George Street Festival – photo credit: Destination St. John’s

The Culinary Scene

St. John’s has a fantastic food, craft brew, spirits and coffee scene. Of course, you must eat fish and chips until you burst, and you must try the toutons (fried bread) with molasses or jam, and pastries called flakies, and turkey flips (meat turnovers), and all the traditional food you can get your hands on. There are no shortage of mom-and-pop food shops and restaurants, but some of Canada’s top restaurant are here, too. Check out Raymonds, Merchant Tavern and Mallard Cottage. I’m sure there are more now since my last visit.

Breweries and distilleries abound—I mentioned the brewery Quidi Vidi, but there are a dozen more in the area. Go to to find Newfoundland beer, spirits and ciders in a store near you. Check out these gins from The Newfoundland Distillery!

If you go, use Destination St. John’s or the Newfoundland Labrador tourism websites as your resource.

If you’re hankering for a taste of Newfoundland food here in Edmonton, your choices are limited. In fact, from what I can find, only the Atlantic Kitchen (St. Alberta and Fort Sask) offers traditional east coast food on a regular basis—but please, if you have other information, let me know.

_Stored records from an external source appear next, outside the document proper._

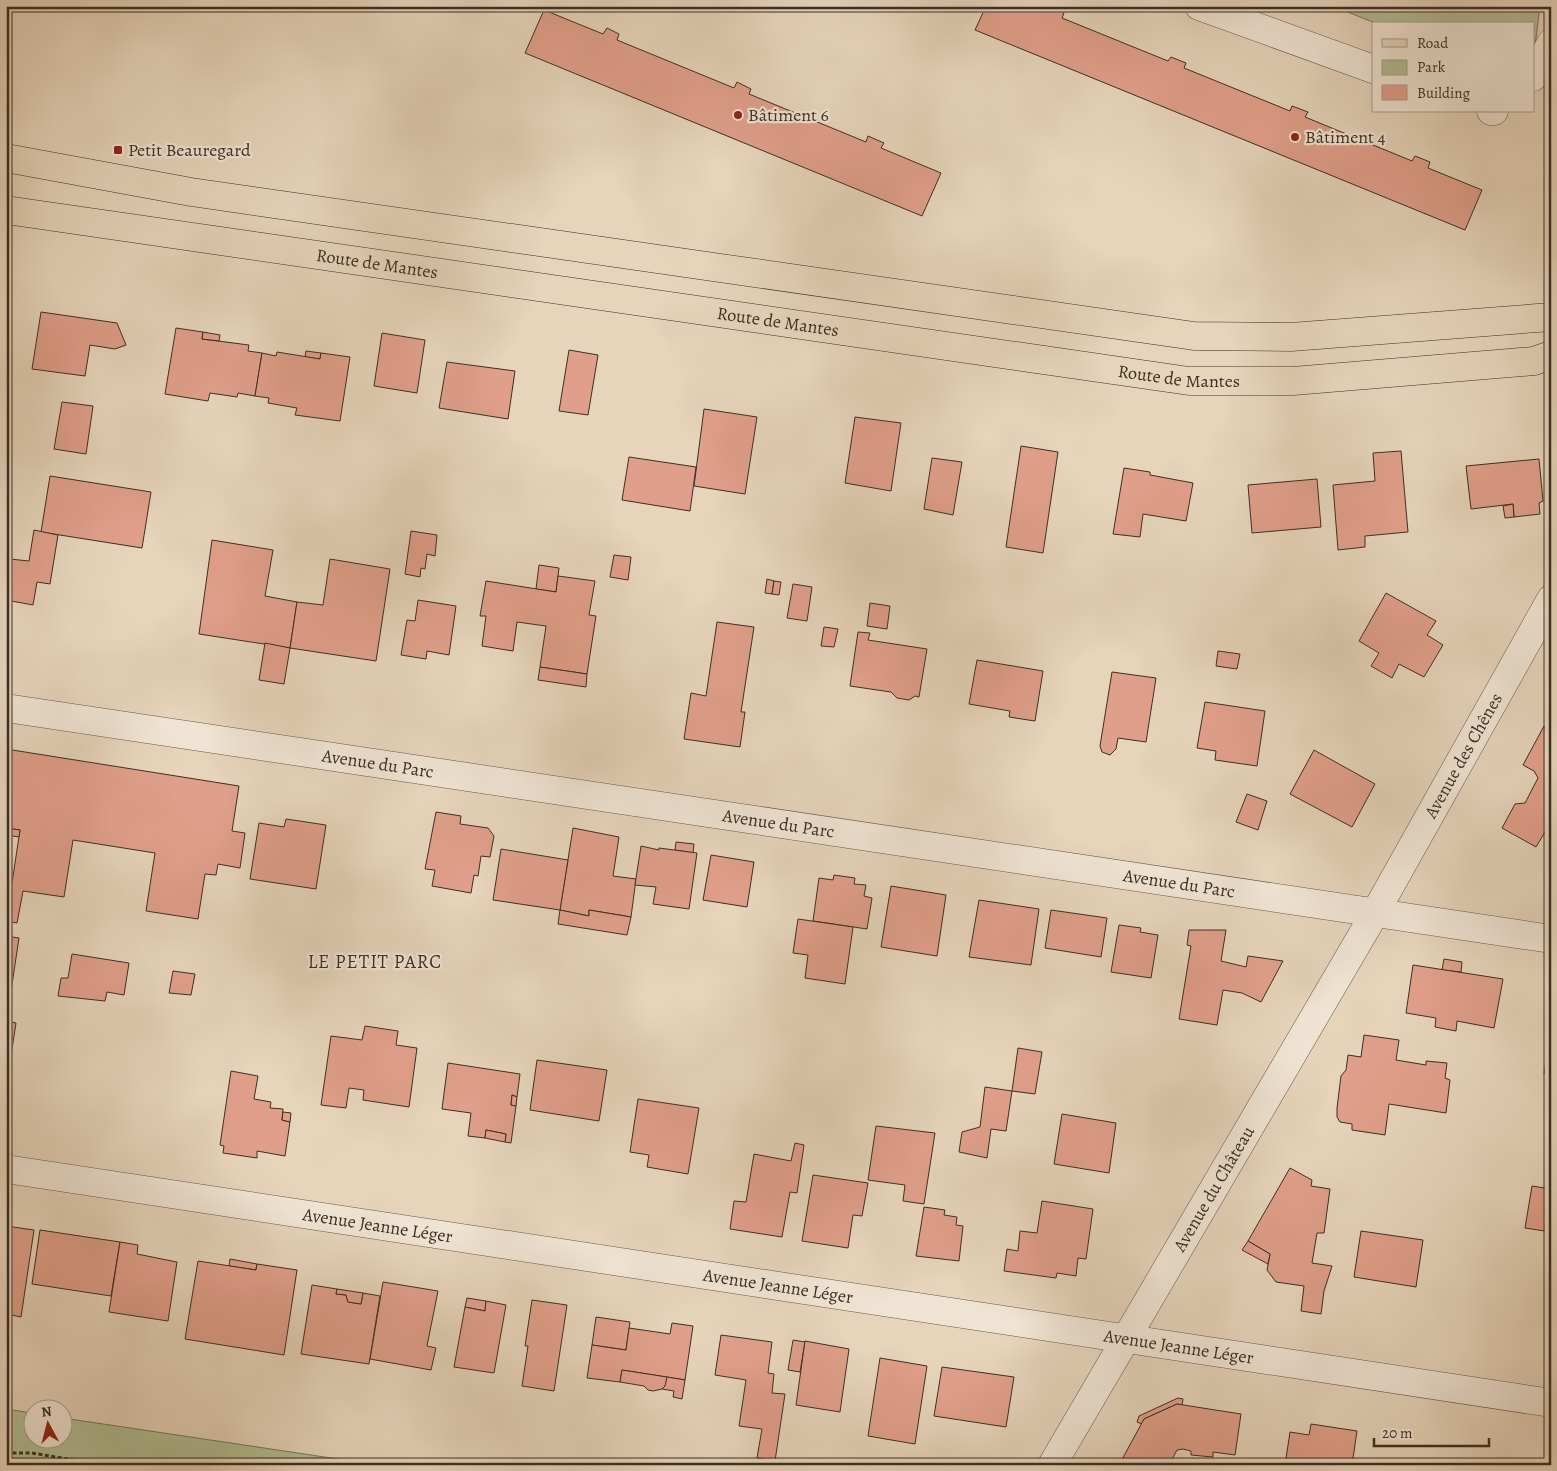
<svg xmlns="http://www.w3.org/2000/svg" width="1557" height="1471" font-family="Alegreya,serif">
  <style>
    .green { fill: #b1bd93; stroke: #76765c }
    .building { fill: #e09f8a; stroke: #3c2f24 }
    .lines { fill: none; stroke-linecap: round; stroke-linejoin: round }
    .street-casing { stroke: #66584a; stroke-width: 29 }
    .primary-casing { stroke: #3c2f24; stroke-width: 29 }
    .path { stroke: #3c2f24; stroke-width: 3; stroke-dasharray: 4 2.5; stroke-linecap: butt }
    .street { stroke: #efe3d3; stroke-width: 28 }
    .primary { stroke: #e6d4bb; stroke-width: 28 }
    .poi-dot { fill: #8f2418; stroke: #efe3d3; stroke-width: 2 }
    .labels { text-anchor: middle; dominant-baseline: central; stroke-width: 4.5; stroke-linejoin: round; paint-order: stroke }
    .poi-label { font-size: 18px; fill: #3c2f24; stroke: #efe3d3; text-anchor: start }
    .street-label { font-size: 18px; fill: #3c2f24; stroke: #efe3d3 }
    .neighbourhood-label { font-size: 19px; letter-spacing: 1px; fill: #3c2f24; stroke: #efe3d3 }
  </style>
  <rect width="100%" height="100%" fill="#e6d4bb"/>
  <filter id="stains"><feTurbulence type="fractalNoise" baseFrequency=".004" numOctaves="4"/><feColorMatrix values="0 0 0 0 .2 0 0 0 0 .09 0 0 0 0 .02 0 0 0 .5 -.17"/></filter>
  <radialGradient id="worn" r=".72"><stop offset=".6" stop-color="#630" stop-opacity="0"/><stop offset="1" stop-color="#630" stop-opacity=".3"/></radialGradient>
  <g class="green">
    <polygon points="1332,6 1540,6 1533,62 1533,24 1378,24"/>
    <polygon points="6,1409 32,1413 32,1438 62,1438 63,1418 378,1465 6,1465"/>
  </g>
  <g class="building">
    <polygon points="986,6 1033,6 1047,12 1049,7 1064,13 1062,18 1168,61 1171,57 1186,63 1184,68 1290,111 1292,106 1308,112 1305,117 1412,161 1415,156 1430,162 1428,168 1482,190 1465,230 975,30"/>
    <polygon points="544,10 603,34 607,28 619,34 617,40 734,88 737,82 751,89 749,94 866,142 868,136 884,143 881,148 941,173 922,216 525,53"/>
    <polygon points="41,312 117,323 126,345 115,349 90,345 85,376 32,369"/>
    <polygon points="176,328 203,332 202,339 249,345 248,351 262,353 255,396 238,393 237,397 210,393 208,401 165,394"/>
    <polygon points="203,332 220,335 219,341 202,339"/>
    <polygon points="382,333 425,340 417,393 374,386"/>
    <polygon points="569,350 598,355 588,415 559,411"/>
    <polygon points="306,351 321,353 320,359 305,357"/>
    <polygon points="277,352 320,359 321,353 350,357 340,421 295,415 297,408 268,403 269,398 255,396 262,353 276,356"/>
    <polygon points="447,362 515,371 508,419 439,408"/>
    <polygon points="62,402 93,406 86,454 54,449"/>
    <polygon points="704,409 757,417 745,494 694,486"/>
    <polygon points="855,417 901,423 891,491 845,483"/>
    <polygon points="1021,446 1058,452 1043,553 1006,547"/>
    <polygon points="1401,451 1408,532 1365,536 1365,547 1338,550 1333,485 1375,481 1373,453"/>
    <polygon points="629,457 696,467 690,511 622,500"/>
    <polygon points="932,458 962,462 953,515 924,509"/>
    <polygon points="1539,459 1543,501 1539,503 1540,514 1514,517 1513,504 1471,509 1466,466"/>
    <polygon points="1124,468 1150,472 1150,475 1193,483 1186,521 1143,514 1140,537 1113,534"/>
    <polygon points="50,476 151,492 142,548 41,532"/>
    <polygon points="1317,479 1321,527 1252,533 1248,485"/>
    <polygon points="1513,504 1514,517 1505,518 1503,506"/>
    <polygon points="34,530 58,535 50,584 37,582 33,605 6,600 6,585 10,559 29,561"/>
    <polygon points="411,531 437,535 435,556 427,554 425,569 421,568 420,577 405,574"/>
    <polygon points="212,540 273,550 265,596 297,602 290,648 199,634"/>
    <polygon points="614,555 631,557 628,580 610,577"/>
    <polygon points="330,559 390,569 376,661 290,648 297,602 323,605"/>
    <polygon points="539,565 559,568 556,592 536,589"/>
    <polygon points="558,576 595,581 589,615 596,616 587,674 540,667 546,626 517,622 513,651 482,646 486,616 480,616 486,581 556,592"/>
    <polygon points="767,579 774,581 772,594 765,593"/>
    <polygon points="774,581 781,582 779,595 772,594"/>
    <polygon points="793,584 812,587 807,621 787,618"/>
    <polygon points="1386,593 1436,621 1427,635 1443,645 1424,677 1399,664 1392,678 1371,666 1379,653 1359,641"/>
    <polygon points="418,600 456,606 449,655 427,651 426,659 401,655 407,620 415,621"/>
    <polygon points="870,603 890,606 887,629 867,626"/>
    <polygon points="717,622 754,627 741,712 745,712 740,747 684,739 691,693 706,696"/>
    <polygon points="824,627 838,629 834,647 821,646"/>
    <polygon points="858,632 870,633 868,640 927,649 919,697 915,696 909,700 897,698 891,692 850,686"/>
    <polygon points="265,643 290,648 284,684 259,680"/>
    <polygon points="1218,651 1240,654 1237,669 1216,666"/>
    <polygon points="977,660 1043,671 1035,721 1009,717 1010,711 969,704"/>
    <polygon points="540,667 587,674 586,687 538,680"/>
    <polygon points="1112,672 1156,678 1146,742 1118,738 1116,749 1110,755 1102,752 1100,746"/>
    <polygon points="1205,702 1265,711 1257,766 1215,760 1216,751 1197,748"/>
    <polygon points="1551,719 1551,809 1547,815 1551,816 1551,822 1536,847 1502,828 1515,804 1525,803 1538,778 1534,771 1523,765 1544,726 1545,729"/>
    <polygon points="6,749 239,786 232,831 245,833 240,868 218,864 216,875 205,874 198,919 146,911 155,853 73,840 64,897 23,891 17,923 6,921 6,882 12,883 20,830 6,828"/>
    <polygon points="1314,750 1375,784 1352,827 1290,794"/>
    <polygon points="1247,794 1267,801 1258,830 1236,822"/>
    <polygon points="436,812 461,816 460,824 488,828 494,836 490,857 481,856 478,876 474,875 471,893 432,886 435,870 425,869"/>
    <polygon points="286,819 326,825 316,889 250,879 259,823 284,827"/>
    <polygon points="6,828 20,830 19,837 6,835"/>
    <polygon points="573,828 619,837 613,876 636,879 631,917 589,910 589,916 560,910"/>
    <polygon points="676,842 694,844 693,853 675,850"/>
    <polygon points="641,846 659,850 659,848 697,853 689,909 653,904 656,887 635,885"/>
    <polygon points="501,849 568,860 560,910 493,900"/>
    <polygon points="711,855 754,862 747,907 703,900"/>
    <polygon points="834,875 855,878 854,884 866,885 864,896 872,898 867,929 813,921 819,878 833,880"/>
    <polygon points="891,886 946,895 937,956 881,947"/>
    <polygon points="979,900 1039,909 1031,965 969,957"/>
    <polygon points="560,910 589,916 589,910 631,917 627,935 558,924"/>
    <polygon points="1051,910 1107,918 1101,957 1045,948"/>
    <polygon points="798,919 853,927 845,984 805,978 808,955 793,953"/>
    <polygon points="1119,925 1141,928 1140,932 1158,935 1151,978 1111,972"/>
    <polygon points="1189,930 1226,930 1221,961 1246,967 1248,956 1283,961 1261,1002 1242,993 1223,990 1217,1025 1179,1019 1191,946 1187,945"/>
    <polygon points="6,936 19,938 11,991 6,990"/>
    <polygon points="72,954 129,963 124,995 107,992 105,1001 58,996 61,978 68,978"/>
    <polygon points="1444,959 1462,962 1461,972 1442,970"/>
    <polygon points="1413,965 1503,979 1494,1028 1457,1021 1456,1031 1435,1027 1436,1018 1406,1013"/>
    <polygon points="173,971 195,974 191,995 169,993"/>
    <polygon points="6,1021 16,1023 9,1068 6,1068"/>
    <polygon points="365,1026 398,1031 396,1045 417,1048 409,1107 363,1100 364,1090 349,1088 346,1108 321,1105 331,1036 362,1040"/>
    <polygon points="1364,1035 1399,1040 1396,1060 1426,1065 1426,1061 1447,1063 1445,1078 1450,1080 1446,1113 1389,1104 1385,1135 1352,1130 1352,1124 1340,1122 1337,1117 1337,1108 1341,1076 1346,1070 1348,1055 1361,1057"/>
    <polygon points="1550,1036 1551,1037 1551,1074 1544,1073"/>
    <polygon points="1018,1048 1042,1052 1035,1094 1012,1091"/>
    <polygon points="537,1060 607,1070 599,1121 530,1110"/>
    <polygon points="448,1063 520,1074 517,1097 512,1095 511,1105 516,1106 511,1143 505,1142 506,1134 486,1130 485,1138 468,1136 471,1113 442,1109"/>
    <polygon points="231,1071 258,1076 254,1099 271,1102 270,1108 283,1109 282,1120 290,1122 285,1156 257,1151 257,1158 223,1153 224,1146 220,1145"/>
    <polygon points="985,1087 1012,1091 1006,1131 991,1129 987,1158 959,1152 962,1132 980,1127"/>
    <polygon points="512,1095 517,1097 516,1106 511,1105"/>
    <polygon points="638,1099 699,1108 688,1174 647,1167 649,1155 630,1152"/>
    <polygon points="283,1112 291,1113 290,1122 282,1120"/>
    <polygon points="1062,1114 1116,1123 1109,1173 1054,1164"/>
    <polygon points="876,1126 935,1133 924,1204 903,1201 905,1185 868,1180"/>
    <polygon points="486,1130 506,1134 505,1142 485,1138"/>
    <polygon points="795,1143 804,1145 797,1193 790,1192 782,1237 730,1229 734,1201 746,1202 754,1154 791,1161"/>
    <polygon points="1290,1168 1312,1180 1311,1186 1330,1189 1324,1233 1317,1233 1312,1263 1332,1266 1324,1291 1321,1314 1301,1311 1304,1286 1276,1282 1267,1270 1270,1254 1248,1241"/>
    <polygon points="813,1175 868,1183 862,1216 853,1215 848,1248 802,1241"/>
    <polygon points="1532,1186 1551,1189 1551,1232 1525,1228"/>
    <polygon points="1042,1201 1093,1209 1086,1259 1078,1258 1076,1276 1057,1273 1056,1278 1004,1271 1007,1249 1018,1251 1020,1231 1037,1233"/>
    <polygon points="924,1207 945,1210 944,1215 957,1217 956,1225 963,1226 959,1261 916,1256"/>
    <polygon points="6,1226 34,1230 21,1317 6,1314"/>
    <polygon points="40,1230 120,1242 111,1296 32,1284"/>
    <polygon points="1361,1231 1423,1240 1416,1287 1354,1277"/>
    <polygon points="1248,1241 1270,1254 1268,1264 1242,1250"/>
    <polygon points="120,1242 138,1245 137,1254 177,1262 168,1321 109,1312"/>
    <polygon points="230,1259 257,1264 256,1270 229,1266"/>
    <polygon points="198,1261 256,1270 257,1264 297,1270 284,1355 185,1339"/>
    <polygon points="383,1282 438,1291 427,1346 436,1348 431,1370 370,1359"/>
    <polygon points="312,1285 337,1289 336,1294 346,1295 348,1302 361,1304 363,1293 380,1296 369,1364 301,1354"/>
    <polygon points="337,1289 363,1293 361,1304 348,1302 346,1295 336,1294"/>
    <polygon points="467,1298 486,1301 485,1311 465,1307"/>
    <polygon points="532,1300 567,1305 554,1391 522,1386 528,1346 525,1346"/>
    <polygon points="486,1301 506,1305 494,1373 454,1367 465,1307 485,1311"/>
    <polygon points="596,1317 630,1322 626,1350 592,1345"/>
    <polygon points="672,1323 693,1326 685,1380 622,1370 620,1382 587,1378 592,1345 626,1350 629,1328 670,1334"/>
    <polygon points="721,1335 772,1342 768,1373 774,1374 772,1393 785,1394 775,1461 757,1458 762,1429 739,1426 746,1380 715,1375"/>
    <polygon points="793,1340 805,1342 800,1372 788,1370"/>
    <polygon points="805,1341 849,1349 840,1412 796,1405"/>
    <polygon points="880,1358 927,1366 915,1444 868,1436"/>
    <polygon points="942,1367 1014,1377 1006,1427 934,1416"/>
    <polygon points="622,1370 667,1377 667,1381 665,1386 662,1389 653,1391 648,1390 644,1386 620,1382"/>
    <polygon points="667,1377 685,1380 682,1399 673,1397 674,1391 662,1389 665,1386"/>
    <polygon points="1178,1398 1183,1399 1182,1405 1177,1404 1144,1419 1142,1424 1137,1422 1139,1416"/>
    <polygon points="1177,1404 1241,1414 1235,1455 1213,1452 1213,1457 1191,1455 1191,1451 1183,1449 1177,1450 1169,1465 1119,1465 1144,1419"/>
    <polygon points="1311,1424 1357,1431 1352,1465 1285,1465 1290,1432 1309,1435"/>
  </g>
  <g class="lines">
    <g class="street-casing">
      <g id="street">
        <polyline points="1199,6 1373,69"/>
        <polyline points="1533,77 1551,43"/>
        <polyline points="1491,111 1494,111"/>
        <path id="s1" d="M6,708L1551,939"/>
        <path id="s2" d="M6,1169L1551,1403"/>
        <path id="s3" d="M1052,1465L1375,913L1551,599"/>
      </g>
    </g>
    <g class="primary-casing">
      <g id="primary">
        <polyline points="6,158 191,192 1194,336 1291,337 1551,317"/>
        <path id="s4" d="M6,210L1189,381H1293L1534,361L1551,355"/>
      </g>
    </g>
    <polyline class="path" points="6,1453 32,1453 103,1465"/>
    <use href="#street" class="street"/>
    <use href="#primary" class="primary"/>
  </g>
  <g class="poi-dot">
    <circle cx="738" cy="115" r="5"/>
    <circle cx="1295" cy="137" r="5"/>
    <rect x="113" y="145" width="10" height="10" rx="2.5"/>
  </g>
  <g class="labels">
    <g class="poi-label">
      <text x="748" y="115">Bâtiment 6</text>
      <text x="1305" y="137">Bâtiment 4</text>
      <text x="128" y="150">Petit Beauregard</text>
    </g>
    <g class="street-label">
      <text stroke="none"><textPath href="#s4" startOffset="375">Route de Mantes</textPath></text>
      <text stroke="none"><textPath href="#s4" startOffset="780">Route de Mantes</textPath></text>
      <text stroke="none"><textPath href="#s4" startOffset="1185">Route de Mantes</textPath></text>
      <text stroke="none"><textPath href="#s3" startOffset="820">Avenue des Chênes</textPath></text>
      <text stroke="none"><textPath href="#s1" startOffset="376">Avenue du Parc</textPath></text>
      <text stroke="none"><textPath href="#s1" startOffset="781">Avenue du Parc</textPath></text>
      <text stroke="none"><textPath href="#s1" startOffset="1186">Avenue du Parc</textPath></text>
      <text stroke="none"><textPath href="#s3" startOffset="320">Avenue du Château</textPath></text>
      <text stroke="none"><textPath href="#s2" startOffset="376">Avenue Jeanne Léger</textPath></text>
      <text stroke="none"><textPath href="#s2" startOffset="781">Avenue Jeanne Léger</textPath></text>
      <text stroke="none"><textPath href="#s2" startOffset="1186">Avenue Jeanne Léger</textPath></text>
    </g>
    <g class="neighbourhood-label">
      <text x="375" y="962">LE PETIT PARC</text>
    </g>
  </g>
  <rect width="1557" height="1471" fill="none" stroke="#e6d4bb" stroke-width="25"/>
  <rect x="8" y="8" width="1542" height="1456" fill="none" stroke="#3c2f24" stroke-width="2.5"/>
  <rect x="12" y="12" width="1532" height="1446" fill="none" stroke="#3c2f24"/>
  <rect x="1372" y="22" width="162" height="90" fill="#efe3d3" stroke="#a79b8d"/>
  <rect x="1382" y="39" width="25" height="8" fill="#e6d4bb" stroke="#a79b8d"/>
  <text x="1417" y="48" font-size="15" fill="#3c2f24">Road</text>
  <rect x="1382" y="60" width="25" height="15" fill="#b1bd93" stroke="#a79b8d"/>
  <text x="1417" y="72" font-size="15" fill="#3c2f24">Park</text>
  <rect x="1382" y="85" width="25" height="15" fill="#e09f8a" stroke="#a79b8d"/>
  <text x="1417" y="98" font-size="15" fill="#3c2f24">Building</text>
  <g transform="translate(48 1424) rotate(353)"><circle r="24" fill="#efe3d3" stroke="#a79b8d"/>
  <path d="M0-4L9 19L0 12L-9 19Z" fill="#8f2418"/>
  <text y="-8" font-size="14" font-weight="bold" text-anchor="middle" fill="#3c2f24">N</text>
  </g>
  <path d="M1374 1438v8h115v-8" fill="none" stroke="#3c2f24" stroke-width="2.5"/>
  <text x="1382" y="1438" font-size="15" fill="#3c2f24" stroke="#efe3d3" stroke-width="4" paint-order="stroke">20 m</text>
  <rect width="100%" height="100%" filter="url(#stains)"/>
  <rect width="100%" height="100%" fill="url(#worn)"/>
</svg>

We do have some restaurants in and around Edmonton that offer very good fish and chips. When I put the question out on Twitter and Facebook, many people mentioned Grandin Fish ‘n Chips, Otto, Winston’s Fish & Chip Truck, and Chartier (in Beaumont). Also: Workshop offers great fish and chips on Fridays (but not right now while its operating as The Henhouse) and Knosh Catering makes killer fish and chips at the Crestwood Curling rink. And one last restaurant to note is Sabor, who as luck would have it, is offering their stellar fish and chips today and tomorrow (May 28 and 29th) as a special starting at 4 p.m.

Where to purchase fresh fish in these parts? My favourite places are Effing Seafoods (St.Albert) and Ocean Odyssey (Edmonton). Also, Skipper Otto, a community supported fishery operation that works with small-scaled independent Canadian fishermen, now delivers their frozen product to Uproot Food Collective and Organic Box in Edmonton.

More information from my travels can be found in a 2010 blogpost here, but by now I think you get the idea. Newfoundland is an incredible destination, a place unlike anywhere else in the country. You need to go, it’s that simple.